In it, Buhari talks the talk, but in the past five years, his policies and actions have mocked and attacked our traditions and democracy’s finest principles.
In Paragraph 26, for instance, he identified six things Nigerians must do to move forward, but he has consistently breached all but one since he came to power.
The exception? “Lifting 100 million Nigerians out of poverty in 10 years.” That is a policy objective he broached in June 2019, but for which he has failed to produce a strategy document. Perhaps intentions combat poverty.
One of the others is: “Supporting the enthronement of the rule of law, demanding accountability of elected representatives and contributing to good governance.”
But not only does Buhari ignore the rule of law in practice, he bristles at anyone demanding accountability of him, as pro-democracy demonstrators found out on Thursday.
“Where did we do the right things?” How can we remedy and retrace? Well, he can stop leading by nepotism, and stop surrounding himself with the most corrupt, and lead by good example. He can provide answers, not simply list questions.
It is evident that Nigeria is heading for failure largely because of the hypocrisy of Nigerian rulers since 1983 when Buhari first took power. And it is always a shame when the doctor who announced he had returned to the hospital to cure makes the patient far worse.
“Are we on course?”
No. Nigeria continues to lack men of character: those who can stand by the words they utter, rather than hoodwink by them.
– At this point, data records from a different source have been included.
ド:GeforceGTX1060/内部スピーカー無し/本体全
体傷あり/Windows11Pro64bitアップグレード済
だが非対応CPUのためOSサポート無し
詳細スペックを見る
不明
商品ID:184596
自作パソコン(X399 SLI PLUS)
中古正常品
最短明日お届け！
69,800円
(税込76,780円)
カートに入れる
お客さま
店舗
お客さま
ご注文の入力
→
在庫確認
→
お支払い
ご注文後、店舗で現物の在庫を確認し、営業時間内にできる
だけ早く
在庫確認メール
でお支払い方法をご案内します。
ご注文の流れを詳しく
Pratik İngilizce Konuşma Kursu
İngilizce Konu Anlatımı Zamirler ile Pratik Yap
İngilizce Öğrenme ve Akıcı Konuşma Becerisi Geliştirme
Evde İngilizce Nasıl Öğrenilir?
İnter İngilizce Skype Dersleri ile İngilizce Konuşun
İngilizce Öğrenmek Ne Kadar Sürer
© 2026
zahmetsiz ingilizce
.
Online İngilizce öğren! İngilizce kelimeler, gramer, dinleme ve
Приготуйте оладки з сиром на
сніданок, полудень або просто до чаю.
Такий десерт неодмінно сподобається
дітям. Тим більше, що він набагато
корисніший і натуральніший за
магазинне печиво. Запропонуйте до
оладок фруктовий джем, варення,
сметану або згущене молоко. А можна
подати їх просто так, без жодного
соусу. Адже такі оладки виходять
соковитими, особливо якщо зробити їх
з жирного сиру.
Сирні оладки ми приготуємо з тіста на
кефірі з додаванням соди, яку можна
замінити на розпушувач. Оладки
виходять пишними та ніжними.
Even in Katsina, Buhari is increasingly the target of citizens’ protests.
One of Buhari’s characteristics is that he is so afraid of his limitations and hidden agenda that the only time he speaks publicly is when he is armed with a written speech. Nigerians have not forgotten the international embarrassment of his having to apologize for plagiarizing Barack Obama.
But five years after taking office, he should be reporting on the fulfilment of the electoral campaign for which he was elected, rather than repeating promises or making new ones. A ruler who cannot speak from the heart or identify his accomplishments has achieved nothing.
I know that Nigeria will triumph despite lacking leaders rather than because of them. And if Nigerians are wise, they will work together for their country rather than seek momentarily convenient fragments of it.
For the next three years, Buhari is certain to continue with his imprudent course. But history assures us that it is not impudence when the citizens who own both the estate and the errand raise their voice to a crescendo.
[This column welcomes rebuttals from interested government officials.]